Polite was also charged with a string of arson fires in Williamsburg that included one at a yeshiva and one at a Jewish banquet hall.

The graffiti inside the Union Temple in Prospect Heights read, “Kill all Jews” and “Hitler” along with other offensive language, WABC reported.

Police said some of the graffiti was written in black marker inside a stairwell.

A political event was cancelled because people felt threatened.

A “Get out the Vote” event which was to be hosted by Broad City actress Ilana Glazer was also canceled.

“What was scary was that it was all over the building, and then the cops were kind of searching the building,” Glazer said, according to WABC. “It was too freaky. It was too freaky to hold it.”

Christine Quinn, the Democratic former Speaker of the New York City Council, said Saturday she knew the suspect. Quinn said that social service agencies in the city did everything they could to help him. She said that Polite grew up in and out of the foster system, mental health system and homelessness, according to WABC.

Polite actually worked as an intern for Quinn where he worked on anti-hate-crime initiatives, according to The New York Times.

He had posted a picture to social media showing himself burning an American flag.

“The actions he is accused of break my heart and devastate all of us who tried to help him get on solid footing over the years,” Quinn said in a statement on Twitter, according to WABC. “And while he has experienced hardship that most people can’t ever imagine, his actions are inexcusable.”

Mayor Bill de Blasio said the graffiti was the vilest kind of hate and said the police would catch the person who did it and hold that person accountable.

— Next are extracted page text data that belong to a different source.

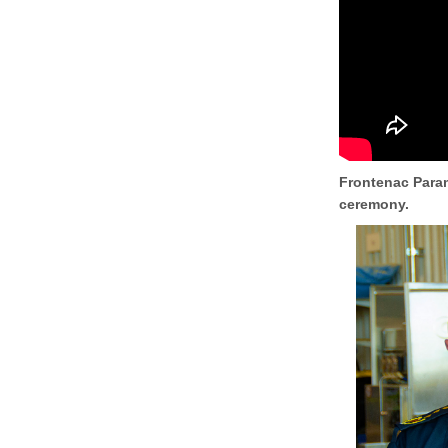
Frontenac Param
ceremony.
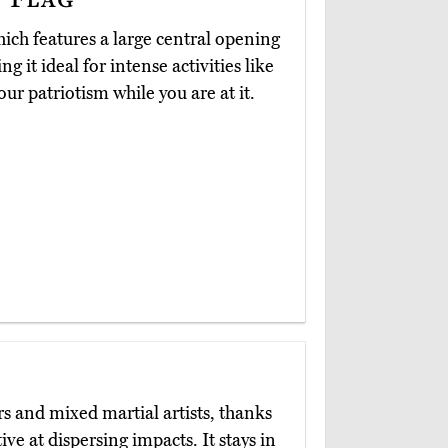
hich features a large central opening
 it ideal for intense activities like
ur patriotism while you are at it.
rs and mixed martial artists, thanks
ive at dispersing impacts. It stays in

“It’s deeply disturbing to all New Yorkers and something we don’t accept here in this city,” de Blasio said, according to WABC.

The New York Police Department says that half of all hate crimes in the city are directed against Jewish people.

“This individual went into the facility, a facility where people go to pray and worship, and scrawled some pretty derogatory hate filled messages,” NYPD Chief of Detectives Dermot Shea said, according to WABC.